Although services exist to help veterans who are experiencing trauma symptoms, they are often underutilized. Family studies researchers at the University of Illinois would like to see that change. They recently assessed an existing weeklong, intensive retreat model for veterans and their romantic partners that includes therapeutic group and couple counseling, as well as relaxation activities. They determined that this model is successful in helping to reduce symptoms and distress for the participants.
Kale Monk, a graduate research assistant in the Department of Human Development and Family Studies at the U of I and lead author of the study said that many veterans with PTSD may not seek help because of the stigma associated with mental illness.

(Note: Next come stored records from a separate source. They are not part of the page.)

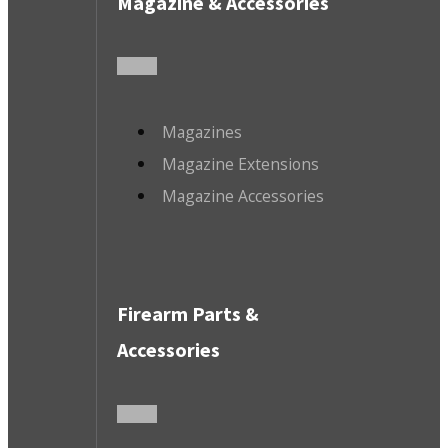
Magazine & Accessories
Magazines
Magazine Extensions
Magazine Accessories
Firearm Parts &
Accessories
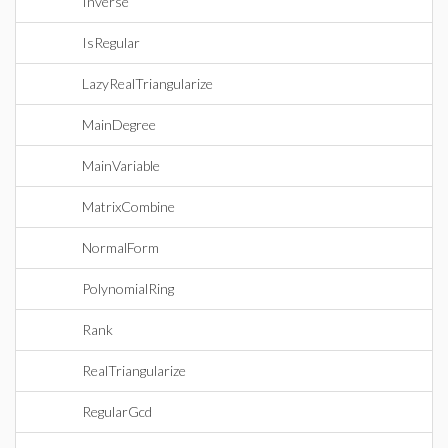
Inverse
IsRegular
LazyRealTriangularize
MainDegree
MainVariable
MatrixCombine
NormalForm
PolynomialRing
Rank
RealTriangularize
RegularGcd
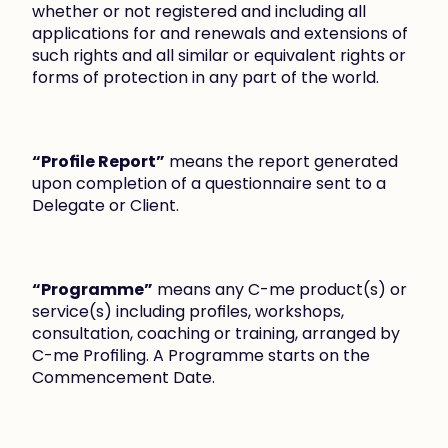
whether or not registered and including all 
applications for and renewals and extensions of 
such rights and all similar or equivalent rights or 
forms of protection in any part of the world.
“Profile Report”
 means the report generated 
upon completion of a questionnaire sent to a 
Delegate or Client.
“Programme”
 means any C-me product(s) or 
service(s) including profiles, workshops, 
consultation, coaching or training, arranged by 
C-me Profiling. A Programme starts on the 
Commencement Date.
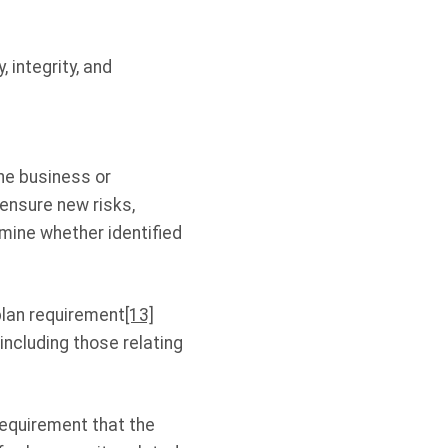
, integrity, and
he business or
 ensure new risks,
ine whether identified
plan requirement
[13]
including those relating
requirement that the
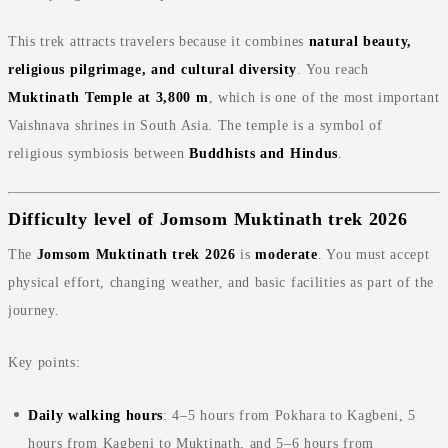
This trek attracts travelers because it combines
natural beauty,
religious pilgrimage, and cultural diversity
. You reach
Muktinath Temple at 3,800 m
, which is one of the most important
Vaishnava shrines in South Asia. The temple is a symbol of
religious symbiosis between
Buddhists and Hindus
.
Difficulty level of Jomsom Muktinath trek 2026
The
Jomsom Muktinath trek 2026
is
moderate
. You must accept
physical effort, changing weather, and basic facilities as part of the
journey.
Key points:
Daily walking hours
: 4–5 hours from Pokhara to Kagbeni, 5
hours from Kagbeni to Muktinath, and 5–6 hours from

"After veterans complete their service, they may be reluctant to report some of these symptoms because they feel a sense of shame or that others would think less of them if they sought therapy," he explains. "Many service members fear that seeking treatment will have negative consequences for their career or that their security clearance will even be revoked."
He adds that another important reason veterans may not seek treatment is that they don't want to take time away from their families for long-term counseling and most services don't incorporate the partner or family. "Therapy could take anywhere from 8 sessions to months of treatment and that takes time away from service members reuniting with their families, and most people just want to go back to their lives after a long deployment. Service members and veterans indicate that they would be more willing to engage in treatment if it was brief and family focused."
Monk says this has prompted service providers to seek out brief workshops or retreats for veterans that also include their support systems.
In a recent study, Monk and colleagues assessed what they call the Veteran Couples Integrative Retreat (VCIIR) model--seeking to evaluate a specific, inclusive treatment for those who had served and may still suffer from trauma, and their partners. The model uses a holistic treatment approach including traditional therapeutic couple sessions and group psychoeducation, as well as yoga, massage, hiking, equine-assisted therapy, and other recreational wellness activities to promote relaxation.
For the current study, veterans must have had a diagnosis of PTSD or be experiencing PTSD symptoms, as well as a referral from a physician or VA clinic staff member in order to participate in the retreat.
During the weeklong retreat, participants engage in general psychoeducation, where they are given information about trauma, how it manifests, and what it looks like. Facilitators also share coping strategies for the veteran and the partner, such as how to handle stressors or identify triggers.